“Excuse me?” I raised my eyebrows at the car analogy.
“When you have a Lambo, you treat it special. You drive it hard and fast and then you park it safely in the garage and hand wash and wax it every weekend. You don’t drive it down gravel roads and take it through those cheap, gas station car washes.”
“I’m sorry, how does this relate to me?”
“You’re a Lamborghini, Naomi.” He ran a hand through my wet hair and made a fist, forcing my chin up. “Any man that gets to drive you needs to treat you like a goddamn princess the rest of the time.”
CHAPTER FIVE
Grady
Rolling over ontomy side, I nearly jumped straight out of bed when I saw the time on the clock. Twelve-thirty? I couldn’t remember the last time I slept past nine on my day off. Then again, I couldn’t remember the last time I’d tossed and turned in my bed alone. At one in the morning, when I’d still been hard as a rock and no closer to sleep than I’d been before I’d jerked off twice, I’d considered calling someone. I wasn’t proud of the fact I had a list of girls I could call for no-strings-attached sex, but it was what it was. In the end, I’d decided that even I wasn’t low enough to fuck a girl with the image of another burned in my brain.
After a quick shower, I downed a protein shake and a banana and was out the door on my way to Naomi’s. I wasn’t sure I could convince her to seriously look for another job, but I was determined to give it my best shot. It was that or a lifetime of regret for not honoring my promise to Nathan.
I walked up to the front door with images of the woman inside on all fours and her sweet moans from last night echoing in my ears. “Sweet Jesus,” I muttered looking up at the sky and saying a silent prayer that I could keep it together.
A minute went by after I rang the doorbell. Then two. Her Jeep was parked out front so I knew she was here. I pounded on the door a couple times and yelled from the doorstep. “Naomi, it’s Grady. Open up.”
Another minute.
I tried the door and it pushed open. Why wasn’t I surprised she left it unlocked?
I peered into a quiet living room. No sign of her. “Naomi,” I called again as I shut the door and crossed the living room. I checked the kitchen and laundry room — both empty.

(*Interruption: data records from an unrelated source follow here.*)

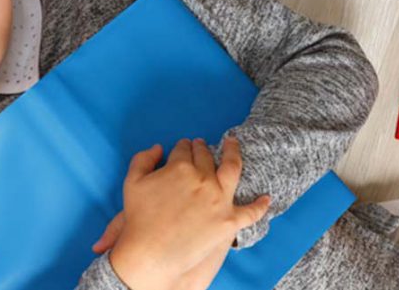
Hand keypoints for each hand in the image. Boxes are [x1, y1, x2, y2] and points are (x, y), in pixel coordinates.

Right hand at [93, 136, 269, 289]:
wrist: (152, 252)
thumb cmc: (140, 218)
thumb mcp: (132, 182)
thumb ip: (143, 159)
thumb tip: (158, 148)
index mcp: (180, 167)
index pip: (184, 149)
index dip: (183, 146)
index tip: (184, 146)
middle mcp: (204, 179)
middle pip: (206, 157)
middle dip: (202, 148)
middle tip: (202, 145)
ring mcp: (220, 200)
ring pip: (233, 169)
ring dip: (233, 154)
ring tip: (233, 146)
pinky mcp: (229, 221)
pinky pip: (251, 212)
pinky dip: (260, 205)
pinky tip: (266, 198)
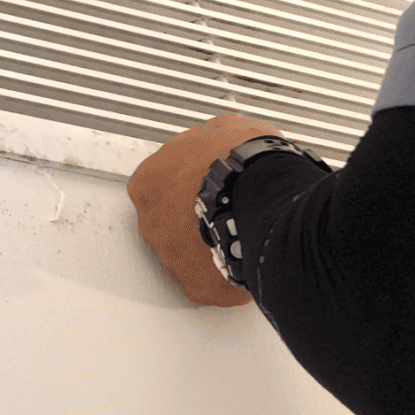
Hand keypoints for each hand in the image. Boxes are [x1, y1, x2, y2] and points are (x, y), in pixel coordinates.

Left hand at [126, 112, 284, 306]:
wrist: (265, 199)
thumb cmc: (242, 161)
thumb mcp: (221, 129)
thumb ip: (205, 141)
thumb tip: (214, 141)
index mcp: (148, 182)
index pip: (158, 183)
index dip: (186, 181)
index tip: (203, 180)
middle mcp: (152, 224)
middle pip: (167, 221)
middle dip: (192, 216)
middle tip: (223, 206)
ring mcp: (172, 258)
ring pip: (186, 253)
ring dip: (207, 244)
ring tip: (239, 229)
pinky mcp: (198, 285)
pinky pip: (211, 279)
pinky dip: (227, 270)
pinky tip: (245, 254)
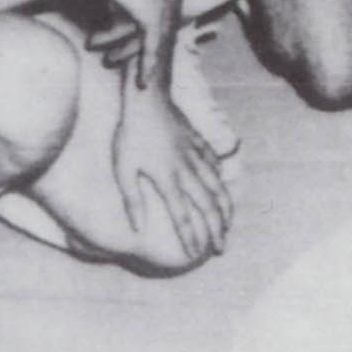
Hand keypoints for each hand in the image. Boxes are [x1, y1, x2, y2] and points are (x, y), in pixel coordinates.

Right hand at [98, 0, 178, 90]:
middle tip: (113, 58)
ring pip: (146, 39)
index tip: (124, 42)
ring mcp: (161, 6)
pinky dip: (147, 66)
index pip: (150, 11)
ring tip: (108, 61)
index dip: (136, 29)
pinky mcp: (154, 19)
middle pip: (152, 28)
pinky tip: (142, 83)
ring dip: (126, 52)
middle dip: (131, 45)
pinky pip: (152, 48)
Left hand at [111, 75, 232, 264]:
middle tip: (221, 248)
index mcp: (168, 179)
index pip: (184, 216)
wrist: (147, 98)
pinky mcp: (198, 141)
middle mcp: (187, 170)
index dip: (191, 237)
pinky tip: (221, 189)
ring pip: (217, 186)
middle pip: (209, 205)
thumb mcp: (123, 168)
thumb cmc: (130, 134)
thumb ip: (133, 200)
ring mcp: (196, 155)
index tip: (196, 254)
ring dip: (225, 209)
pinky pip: (214, 165)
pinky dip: (220, 181)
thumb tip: (138, 229)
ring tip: (229, 225)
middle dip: (217, 229)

“Naomi, are you here?” I pulled out my phone to dial her when she appeared in the hallway. Eyes half-open, hair in a mess of tangles around her face.
“What are you doing here?” she asked, sounding genuinely surprised and looking every bit as young as she was in cotton shorts and a white tank top that showed off a strip of tanned skin just below her belly button.

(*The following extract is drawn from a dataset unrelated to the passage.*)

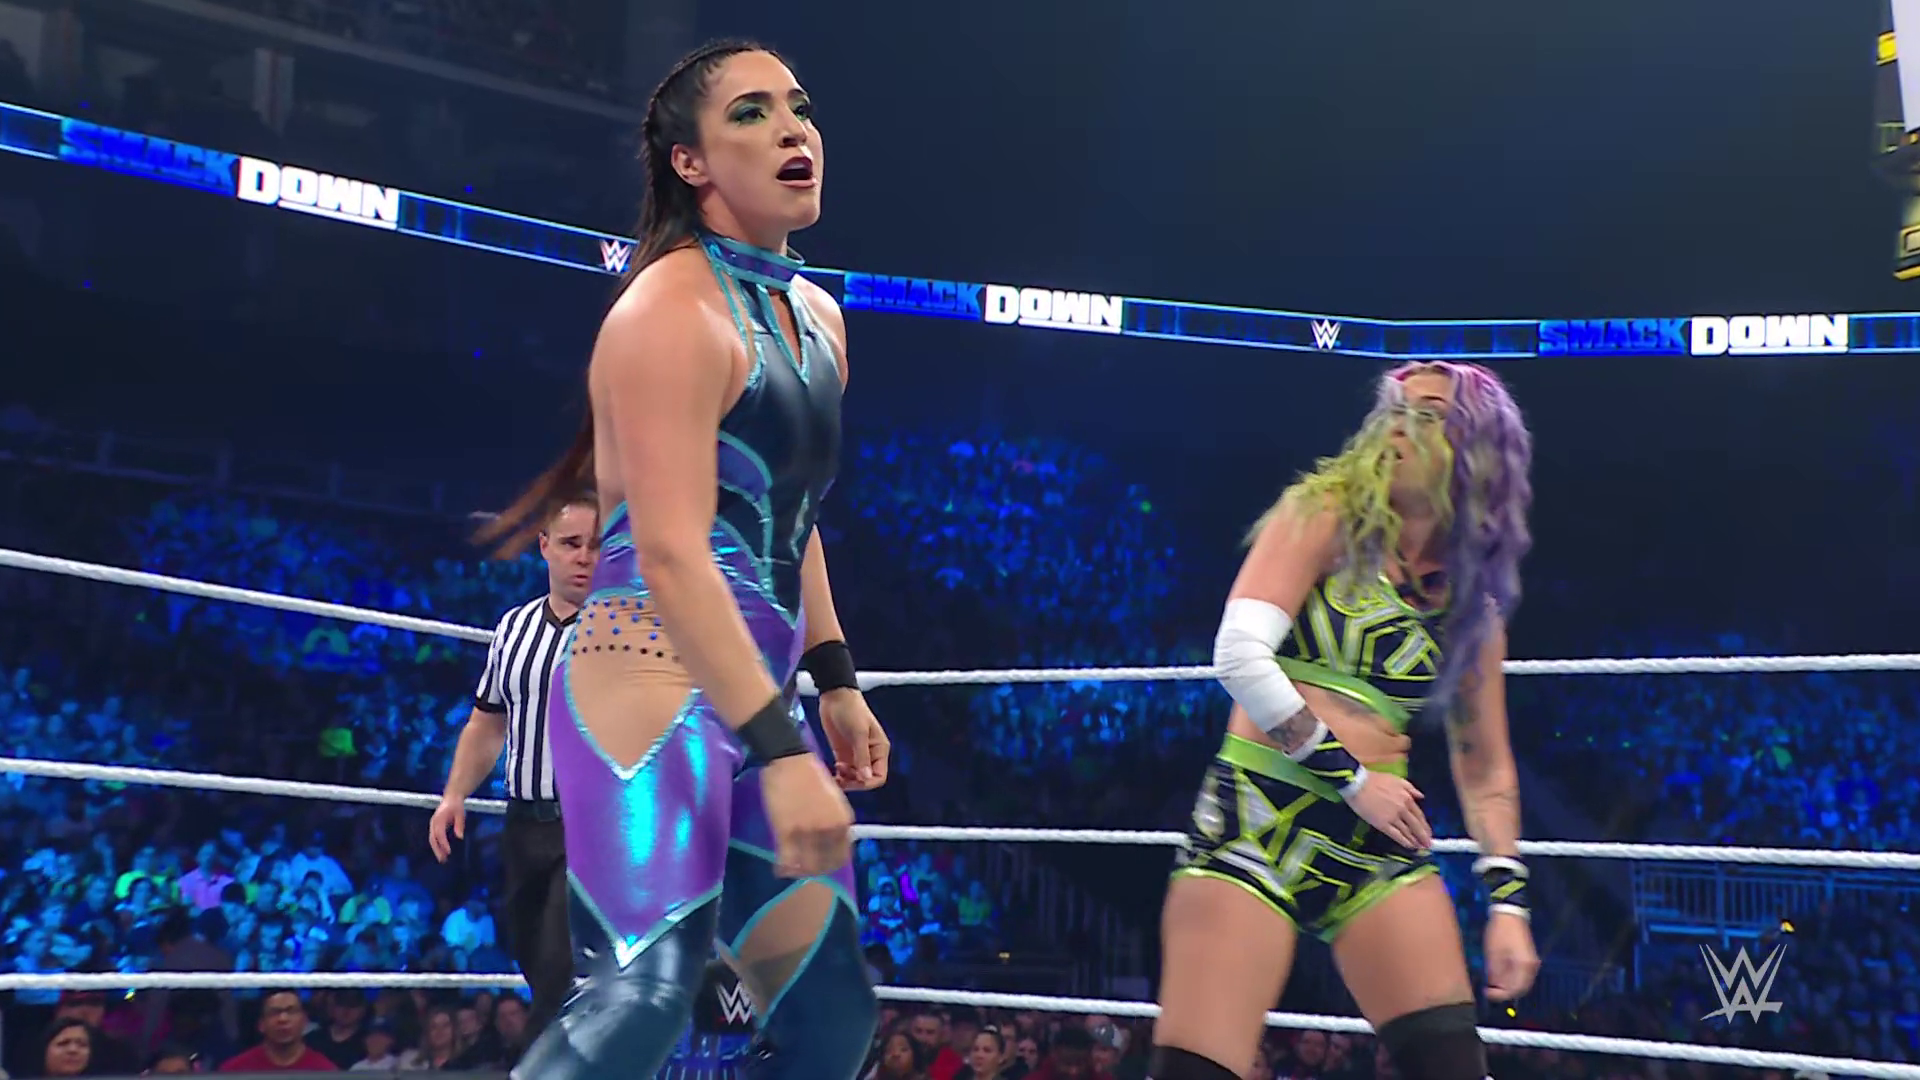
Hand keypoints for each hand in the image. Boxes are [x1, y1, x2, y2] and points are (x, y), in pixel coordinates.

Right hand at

“I told you I’d be by today to help you look for jobs.”
She turned without a response, padded back down the hallway and disappeared into the last bedroom on the left.
I cursed under my breath and followed her. The room was painted pale yellow. A floral quilt had been thrown to the bottom of the bed, and she was sprawled out with a white sheet pulled up to her waist.
“Get up.”
“No, I have a job. I don’t need to look for one.”
I had her in my arms before I could change my mind. She squealed as I carried her over my shoulder into the attached bathroom and placed her upright in the shower. She looked angrier than a hornet as I turned the water on blast.
“Shit, that’s cold!” she shrieked.
The thin shirt molded itself to her tight body and the pink outlines of her nipples became visible. The anger left her face as she followed my line of vision to her breasts. Her breathing hitched and her nipples tightened.
I turned before I did something stupid. “We’re leaving in five minutes.”
By the sixthstop, it was clear it was harder to find a job in this town that I had thought. She’d filled out a few applications anyway, probably to appease me, and was told they’d keep her on file in case anything came up. She’d been ogled everywhere we went.
“You get that no one is going to hire me, right?” she tossed at me as we got back in my truck and I pulled out onto the main drag of town.
“Something will come up. People quit jobs all the time.”
“You really don’t get it.”
I turned to look at her in time to see her shake her head and look out the window.
“No one is going to hire Princess Peach.”